Text section below:

House on The Rock / Samui Beach House

House on The Rock / Samui Beach House

House on The Rock / Samui Beach House

It is not common to build a house in a rocky terrain. But this house on the rock stands tall against all odds.

/// Thailand /// 

Story: Ottomaan /// Photo: Sungwan Phratem /// Architect: Kusol Im Erbsin 

The well-rounded balcony juts out from the master bedroom and comes to rest on a big boulder in a complementing shape.

The house is settled on a tight land of less than an acre. The landscape is hemmed by huge rocks. From afar, it’s hard to tell the shape of the house, as it sits on a lower level than a nearby road.

The second floor offers an alfresco dining room/ sundeck with panoramic ocean views.

Boulders across the landscape force the buildings to come in separate units, each is anchored with a rock to secure its place. The design is modern and simple. Overall exterior is clean and neat, highlighted with a shed roof. Different asymmetry shapes are used, while rectangular shapes are avoided to achieve the most nature-blending buildings.

The main entryway appears light and airy. Where necessary, the walls are made of strips of timber evenly placed at intervals instead of solid walls.

Buildings are set on a slightly different levels. The shed roof on the main villa creates a wide open facade. The diagonal lines are also applied to other exterior walls. The overall wooden materials make the house looks warm and inviting.

The sitting room features a modern sectional sofa with complementing wood furniture.

End of Text section.
Listed entries below:

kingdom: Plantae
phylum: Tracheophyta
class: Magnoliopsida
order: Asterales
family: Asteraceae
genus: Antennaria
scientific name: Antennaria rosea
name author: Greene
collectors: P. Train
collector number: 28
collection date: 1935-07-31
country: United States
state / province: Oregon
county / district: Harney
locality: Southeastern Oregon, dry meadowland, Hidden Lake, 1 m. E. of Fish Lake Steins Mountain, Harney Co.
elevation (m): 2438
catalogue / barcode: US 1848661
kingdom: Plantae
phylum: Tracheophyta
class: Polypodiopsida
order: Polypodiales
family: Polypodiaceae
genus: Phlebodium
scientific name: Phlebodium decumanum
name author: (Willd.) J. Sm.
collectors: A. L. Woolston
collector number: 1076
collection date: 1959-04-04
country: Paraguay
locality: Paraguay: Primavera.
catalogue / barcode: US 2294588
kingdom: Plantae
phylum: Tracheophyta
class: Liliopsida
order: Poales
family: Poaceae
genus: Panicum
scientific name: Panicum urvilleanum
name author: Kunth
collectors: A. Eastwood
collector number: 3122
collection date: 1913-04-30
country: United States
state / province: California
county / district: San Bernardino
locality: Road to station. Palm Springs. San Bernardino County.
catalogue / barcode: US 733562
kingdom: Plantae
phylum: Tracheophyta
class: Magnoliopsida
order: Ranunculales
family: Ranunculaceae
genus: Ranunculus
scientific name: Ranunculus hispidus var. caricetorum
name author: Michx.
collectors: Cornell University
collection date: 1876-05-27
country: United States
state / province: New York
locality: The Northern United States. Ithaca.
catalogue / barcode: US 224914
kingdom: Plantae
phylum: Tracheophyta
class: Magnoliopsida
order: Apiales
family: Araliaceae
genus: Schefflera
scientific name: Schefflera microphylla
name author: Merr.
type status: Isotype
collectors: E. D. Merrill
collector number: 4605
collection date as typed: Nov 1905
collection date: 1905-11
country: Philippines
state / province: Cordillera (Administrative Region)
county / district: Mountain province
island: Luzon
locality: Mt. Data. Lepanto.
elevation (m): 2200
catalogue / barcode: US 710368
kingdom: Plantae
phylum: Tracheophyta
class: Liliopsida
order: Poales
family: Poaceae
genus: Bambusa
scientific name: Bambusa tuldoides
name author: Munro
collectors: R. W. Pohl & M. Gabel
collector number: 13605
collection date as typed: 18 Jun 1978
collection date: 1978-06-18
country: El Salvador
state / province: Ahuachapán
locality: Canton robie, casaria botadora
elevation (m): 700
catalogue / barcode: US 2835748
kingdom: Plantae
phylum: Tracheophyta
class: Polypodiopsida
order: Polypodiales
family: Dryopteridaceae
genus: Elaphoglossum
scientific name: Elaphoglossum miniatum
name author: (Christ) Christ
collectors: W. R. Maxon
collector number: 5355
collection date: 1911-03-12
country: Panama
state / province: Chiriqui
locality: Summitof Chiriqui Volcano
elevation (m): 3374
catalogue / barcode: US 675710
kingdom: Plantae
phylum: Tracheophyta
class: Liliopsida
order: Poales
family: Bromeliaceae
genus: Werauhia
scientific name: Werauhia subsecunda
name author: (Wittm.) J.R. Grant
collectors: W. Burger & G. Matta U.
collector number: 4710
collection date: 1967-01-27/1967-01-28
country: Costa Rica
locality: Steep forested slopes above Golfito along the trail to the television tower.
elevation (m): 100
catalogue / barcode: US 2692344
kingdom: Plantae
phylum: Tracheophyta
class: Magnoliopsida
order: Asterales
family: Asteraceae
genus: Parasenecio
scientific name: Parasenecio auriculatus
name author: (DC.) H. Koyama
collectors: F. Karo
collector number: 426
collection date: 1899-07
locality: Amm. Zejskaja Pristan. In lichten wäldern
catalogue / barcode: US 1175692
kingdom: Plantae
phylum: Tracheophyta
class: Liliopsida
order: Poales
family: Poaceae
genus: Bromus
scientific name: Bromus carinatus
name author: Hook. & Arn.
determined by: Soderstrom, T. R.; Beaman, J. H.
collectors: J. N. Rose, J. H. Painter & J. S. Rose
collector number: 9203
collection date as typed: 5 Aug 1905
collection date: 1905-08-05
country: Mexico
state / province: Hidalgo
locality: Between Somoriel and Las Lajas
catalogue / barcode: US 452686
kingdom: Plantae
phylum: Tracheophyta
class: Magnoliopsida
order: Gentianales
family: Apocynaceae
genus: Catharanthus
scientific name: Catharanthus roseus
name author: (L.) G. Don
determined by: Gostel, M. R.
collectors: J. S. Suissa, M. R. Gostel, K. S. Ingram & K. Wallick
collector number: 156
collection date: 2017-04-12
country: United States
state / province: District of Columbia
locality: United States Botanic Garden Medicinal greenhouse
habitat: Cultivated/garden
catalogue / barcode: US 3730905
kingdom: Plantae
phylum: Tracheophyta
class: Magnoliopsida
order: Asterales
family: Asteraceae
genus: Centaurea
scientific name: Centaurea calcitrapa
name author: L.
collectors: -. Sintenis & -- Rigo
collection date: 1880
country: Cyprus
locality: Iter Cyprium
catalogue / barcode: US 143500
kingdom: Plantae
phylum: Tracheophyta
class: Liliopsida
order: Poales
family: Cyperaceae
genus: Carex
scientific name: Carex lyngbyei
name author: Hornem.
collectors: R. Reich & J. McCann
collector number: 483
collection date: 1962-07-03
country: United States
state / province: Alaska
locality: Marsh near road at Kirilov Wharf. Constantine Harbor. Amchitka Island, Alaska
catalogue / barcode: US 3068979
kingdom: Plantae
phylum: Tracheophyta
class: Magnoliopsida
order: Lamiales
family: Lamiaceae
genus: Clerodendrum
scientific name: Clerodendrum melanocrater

End of Listed entries.

Complete the following >>
a) List each person credited in the Samui Beach House article, along with the role given for them.
b) Continue the article on the Samui Beach House from its last sentence.

Expected results >>
a)
Ottomaan (story)
Sungwan Phratem (photo)
Kusol Im Erbsin (architect)

b)
The dining space features a long dining table crafted of slab timber resting on tree stumps. A zebra graphic pattern at the far end adds a touch of nature to the room.

The two-storey main villa features a T-shaped floor plan. On the second floor, an ample sitting area is offered along with a panoramic ocean view. Exterior walls are partly covered in timber strips, placed at intervals for ventilation. Bricks wall covered in plaster and glass windows are applied where appropriate. A wide sundeck is served as an alfresco dining room.

The ground floor is also connected to outdoor. Floor-to-ceiling sliding glass panels are installed. A lounge area is equipped with a huge bed. Next to the space is a semi-formal dining room and a contemporary-looking pantry.

A garden pathway connects the two buildings. To the left, patches of greenery and timber strips are put in to soften the harsh appearance of nearby cliff faces.
Viewed from the outbuilding, the main villa boasts striking trapezoidal roof design.

The first outbuilding is opposite to the main villa, accessible via a garden pathway. The single-story home offers a small bedroom. The ensuite unit boasts an outdoor bathroom.

The master bedroom lies in a smaller outbuilding, separated from the main villa.


The second outbuilding sits slightly lower than the rest. The floor plan is similar to a sundeck on a cruise. The master bedroom sits on a big boulder, the top edge can be seen projecting out from the floorboard.

Where possible, uneven grounds were smooth out to make a lawn. Through time, the weather has washed rock surfaces that they gradually become organic with the house and its landscape.

Safari-inspired décor silhouetted against its modern loft interior. Naked concrete finishes compliment subdued tones of the wood. Free-form furniture at the center works as a colorful contrast. In short, its rocky terrain simply completes this house on the rock.

The Contiguous room makes a fluent, functional interior space.
The ensuite bathroom in the outbuilding needs no opaque roofing. Lacy shades of nearby trees keep it at comfortable temperatures throughout the day.